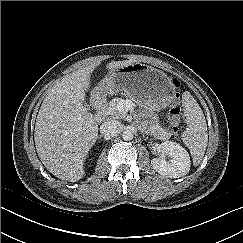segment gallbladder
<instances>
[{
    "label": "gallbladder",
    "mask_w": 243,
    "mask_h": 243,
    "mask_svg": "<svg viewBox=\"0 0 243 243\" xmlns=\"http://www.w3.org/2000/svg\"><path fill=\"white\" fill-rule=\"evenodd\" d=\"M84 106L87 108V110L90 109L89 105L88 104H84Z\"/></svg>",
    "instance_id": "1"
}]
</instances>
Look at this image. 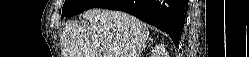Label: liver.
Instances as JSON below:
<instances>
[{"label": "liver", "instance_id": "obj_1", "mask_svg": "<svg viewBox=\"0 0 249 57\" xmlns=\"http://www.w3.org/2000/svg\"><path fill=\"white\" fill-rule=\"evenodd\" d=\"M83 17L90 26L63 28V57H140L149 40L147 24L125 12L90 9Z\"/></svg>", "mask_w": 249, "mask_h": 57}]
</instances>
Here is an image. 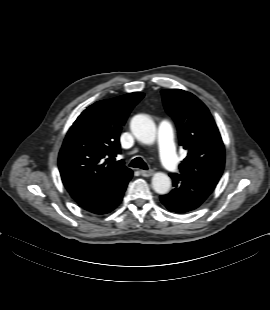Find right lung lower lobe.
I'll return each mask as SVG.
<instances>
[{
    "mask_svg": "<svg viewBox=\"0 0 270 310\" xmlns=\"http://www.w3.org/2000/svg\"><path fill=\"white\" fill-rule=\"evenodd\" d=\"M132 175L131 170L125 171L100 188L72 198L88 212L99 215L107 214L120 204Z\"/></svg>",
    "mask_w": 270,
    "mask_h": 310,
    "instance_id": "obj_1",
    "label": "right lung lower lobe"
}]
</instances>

--

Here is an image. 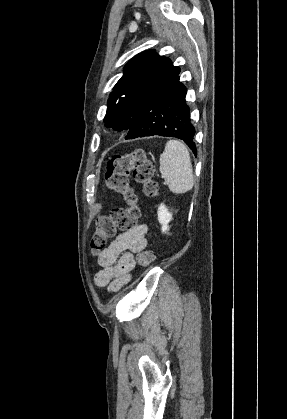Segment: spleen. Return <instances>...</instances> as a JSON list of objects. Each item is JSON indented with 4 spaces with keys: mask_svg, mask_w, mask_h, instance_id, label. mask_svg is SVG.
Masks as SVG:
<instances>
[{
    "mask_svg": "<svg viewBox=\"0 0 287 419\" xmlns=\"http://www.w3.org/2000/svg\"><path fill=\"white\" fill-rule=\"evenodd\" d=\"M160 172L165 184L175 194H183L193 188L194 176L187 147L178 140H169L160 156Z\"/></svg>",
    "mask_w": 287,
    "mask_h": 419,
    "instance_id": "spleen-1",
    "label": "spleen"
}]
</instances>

* * *

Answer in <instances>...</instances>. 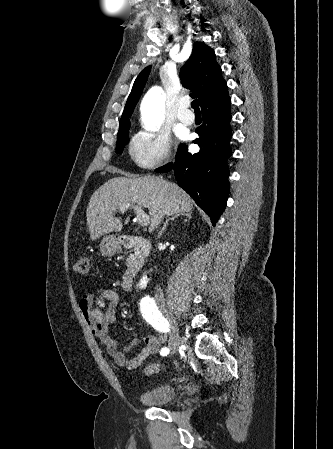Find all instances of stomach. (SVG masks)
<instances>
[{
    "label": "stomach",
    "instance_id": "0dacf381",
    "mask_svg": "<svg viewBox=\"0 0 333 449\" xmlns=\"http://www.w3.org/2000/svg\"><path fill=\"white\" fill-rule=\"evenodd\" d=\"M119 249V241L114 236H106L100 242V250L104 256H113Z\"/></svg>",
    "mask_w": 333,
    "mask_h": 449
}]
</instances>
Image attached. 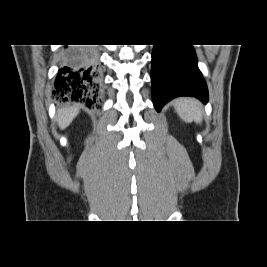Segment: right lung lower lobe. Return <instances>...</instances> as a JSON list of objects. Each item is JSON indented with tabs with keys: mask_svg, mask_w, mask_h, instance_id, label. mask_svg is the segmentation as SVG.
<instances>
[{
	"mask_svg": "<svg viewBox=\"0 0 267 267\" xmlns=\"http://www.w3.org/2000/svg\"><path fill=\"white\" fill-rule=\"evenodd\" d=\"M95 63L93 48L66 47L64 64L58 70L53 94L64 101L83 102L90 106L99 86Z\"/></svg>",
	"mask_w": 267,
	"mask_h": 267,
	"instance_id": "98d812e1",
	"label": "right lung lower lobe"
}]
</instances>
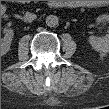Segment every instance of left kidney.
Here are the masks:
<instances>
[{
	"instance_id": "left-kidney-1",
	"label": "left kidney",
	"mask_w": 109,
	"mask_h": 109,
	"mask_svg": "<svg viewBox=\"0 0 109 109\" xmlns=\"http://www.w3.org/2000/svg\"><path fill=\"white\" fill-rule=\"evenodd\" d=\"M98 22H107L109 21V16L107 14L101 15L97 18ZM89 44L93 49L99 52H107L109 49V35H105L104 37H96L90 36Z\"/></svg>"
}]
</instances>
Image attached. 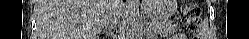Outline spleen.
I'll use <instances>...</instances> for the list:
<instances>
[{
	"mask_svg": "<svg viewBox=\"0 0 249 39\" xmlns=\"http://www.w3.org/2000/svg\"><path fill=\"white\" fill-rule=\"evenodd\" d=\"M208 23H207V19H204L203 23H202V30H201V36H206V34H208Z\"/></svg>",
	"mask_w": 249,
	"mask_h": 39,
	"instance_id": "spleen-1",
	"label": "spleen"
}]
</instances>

PROBLEM DESCRIPTION: Convert the listing above, from the line containing "segment gallbladder" through the line containing "106L87 108V110L90 109L89" (both included), into a numbered list with one line per item and blank lines dropped. Omit the pictures.

WRITTEN SOLUTION:
1. segment gallbladder
2. <instances>
3. [{
4.     "label": "gallbladder",
5.     "mask_w": 243,
6.     "mask_h": 243,
7.     "mask_svg": "<svg viewBox=\"0 0 243 243\" xmlns=\"http://www.w3.org/2000/svg\"><path fill=\"white\" fill-rule=\"evenodd\" d=\"M84 106L87 108V110L90 109L89 105L88 104H84Z\"/></svg>",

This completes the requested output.